CDC also contributes environmental health expertise to foodborne and waterborne illness outbreaks. Examples include technical assistance in the Salmonella outbreak associated with peanut butter and in response to the 2010 cholera outbreak that followed the earthquake in Haiti.

Evidence-Based Guidance. CDC is collaborating with public health and industry experts to develop the Model Aquatic Health Code (MAHC). The MAHC would provide evidencebased standards to help state and local public health programs reduce risk for waterborne illness outbreaks and drowning, as well as chemical and other injuries at pools, waterparks, and other aquatic venues within their jurisdictions.

CDC also has provided environmental health expertise to organizations creating food policy.
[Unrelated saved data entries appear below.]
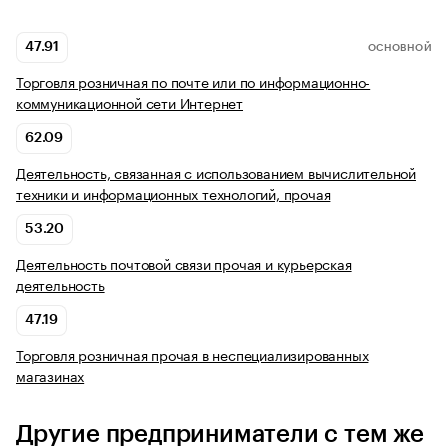
47.91
ОСНОВНОЙ
Торговля розничная по почте или по информационно-
коммуникационной сети Интернет
62.09
Деятельность, связанная с использованием вычислительной
техники и информационных технологий, прочая
53.20
Деятельность почтовой связи прочая и курьерская
деятельность
47.19
Торговля розничная прочая в неспециализированных
магазинах
Другие предприниматели с тем же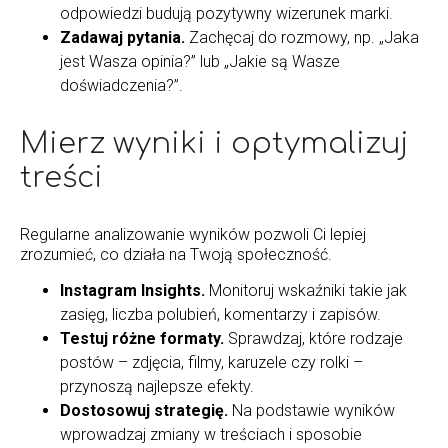
odpowiedzi budują pozytywny wizerunek marki.
Zadawaj pytania.
Zachęcaj do rozmowy, np. „Jaka
jest Wasza opinia?” lub „Jakie są Wasze
doświadczenia?”.
Mierz wyniki i optymalizuj
treści
Regularne analizowanie wyników pozwoli Ci lepiej
zrozumieć, co działa na Twoją społeczność.
Instagram Insights.
Monitoruj wskaźniki takie jak
zasięg, liczba polubień, komentarzy i zapisów.
Testuj różne formaty.
Sprawdzaj, które rodzaje
postów – zdjęcia, filmy, karuzele czy rolki –
przynoszą najlepsze efekty.
Dostosowuj strategię.
Na podstawie wyników
wprowadzaj zmiany w treściach i sposobie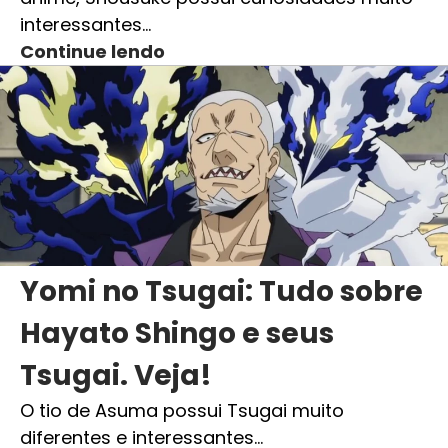
interessantes…
Continue lendo
Yomi no Tsugai: Tudo sobre
Hayato Shingo e seus
Tsugai. Veja!
O tio de Asuma possui Tsugai muito
diferentes e interessantes…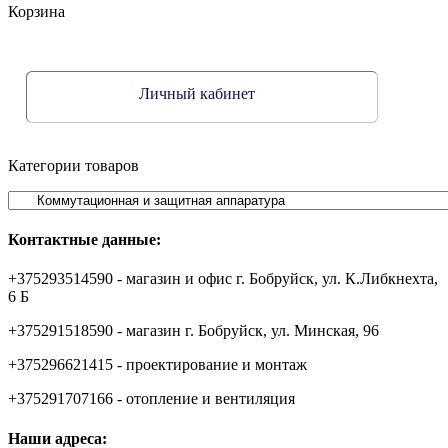
Корзина
Личный кабинет
Категории товаров
Контактные данные:
+375293514590 - магазин и офис г. Бобруйск, ул. К.Либкнехта,
6 Б
+375291518590 - магазин г. Бобруйск, ул. Минская, 96
+375296621415 - проектирование и монтаж
+375291707166 - отопление и вентиляция
Наши адреса: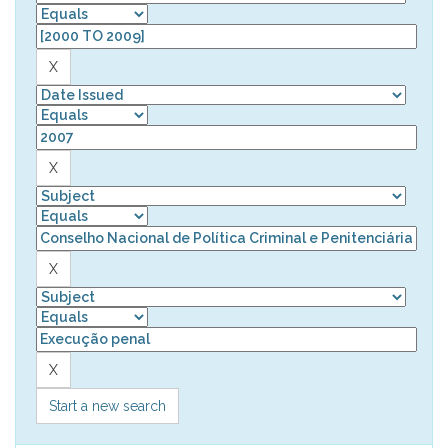
Start a new search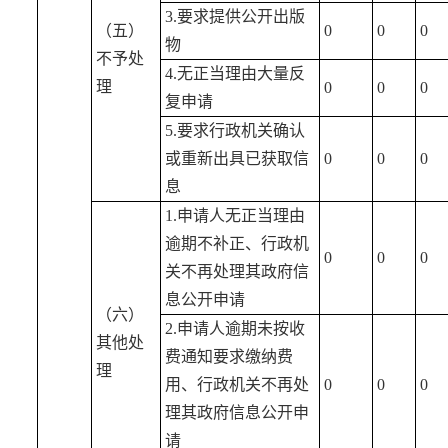
3.要求提供公开出版
（五）
0
0
0
物
不予处
4.无正当理由大量反
理
0
0
0
复申请
5.要求行政机关确认
或重新出具已获取信
0
0
0
息
1.申请人无正当理由
逾期不补正、行政机
0
0
0
关不再处理其政府信
息公开申请
（六）
2.申请人逾期未按收
其他处
费通知要求缴纳费
理
用、行政机关不再处
0
0
0
理其政府信息公开申
请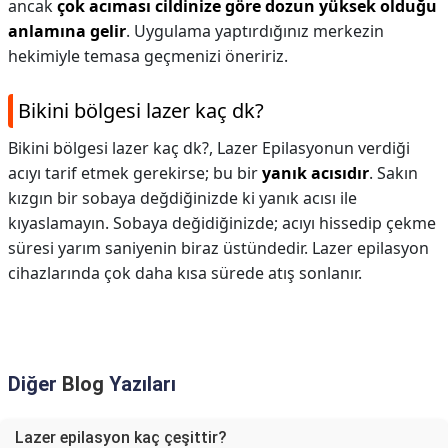
ancak
çok acıması cildinize göre dozun yüksek olduğu
anlamına gelir
. Uygulama yaptırdığınız merkezin
hekimiyle temasa geçmenizi öneririz.
Bikini bölgesi lazer kaç dk?
Bikini bölgesi lazer kaç dk?,
Lazer Epilasyonun verdiği
acıyı tarif etmek gerekirse; bu bir
yanık acısıdır
. Sakın
kızgın bir sobaya değdiğinizde ki yanık acısı ile
kıyaslamayın. Sobaya değidiğinizde; acıyı hissedip çekme
süresi yarım saniyenin biraz üstündedir. Lazer epilasyon
cihazlarında çok daha kısa sürede atış sonlanır.
Diğer
Blog
Yazıları
Lazer epilasyon kaç çeşittir?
Additionally, CDC has developed tools such as a boil-water advisory toolkit and a guide for hospitals on ensuring water supply during an emergency for state, local, and tribal partners.

Top; inspecting property, Bottom: children in swimming pool
  • Each year in the United States, foodborne illness outbreaks result in 48 million illnesses, more than 128,000 hospitalizations, and 3,000 deaths.
  • Acute foodborne illnesses also cost the United States an estimated $152 billion per year in healthcare, workplace, and other economic losses.
  • Waterborne illnesses cost the United States as much as $970 million dollars a year in hospitalization costs alone. Outbreaks of waterborne disease associated with recreational water have significantly increased over the past several decades, drowning continues to injure and claim the lives of far too many, and swimming-related emergency room visits are in the thousands each year.
  • Historically, clean drinking water systems have been responsible for reducing overall deaths in large cities by nearly one-half and child deaths by nearly twothirds. Aging drinking water and wastewater infrastructure and reduced funding for state and local disease prevention could jeopardize past advances.